◆ What to work on
Nothing in the data may be altered as it is transcribed.

Content starts

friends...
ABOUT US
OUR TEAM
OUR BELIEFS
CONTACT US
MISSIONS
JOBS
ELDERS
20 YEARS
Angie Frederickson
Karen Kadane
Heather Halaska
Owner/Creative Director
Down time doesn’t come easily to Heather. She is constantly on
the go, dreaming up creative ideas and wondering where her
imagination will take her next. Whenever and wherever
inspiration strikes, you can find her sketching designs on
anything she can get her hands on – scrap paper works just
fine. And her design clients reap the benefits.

Content ends

◆ Result for this task
friends...
ABOUT US
OUR TEAM
OUR BELIEFS
CONTACT US
MISSIONS
JOBS
ELDERS
20 YEARS
Angie Frederickson
Karen Kadane
Heather Halaska
Owner/Creative Director
Down time doesn’t come easily to Heather. She is constantly on
the go, dreaming up creative ideas and wondering where her
imagination will take her next. Whenever and wherever
inspiration strikes, you can find her sketching designs on
anything she can get her hands on – scrap paper works just
fine. And her design clients reap the benefits.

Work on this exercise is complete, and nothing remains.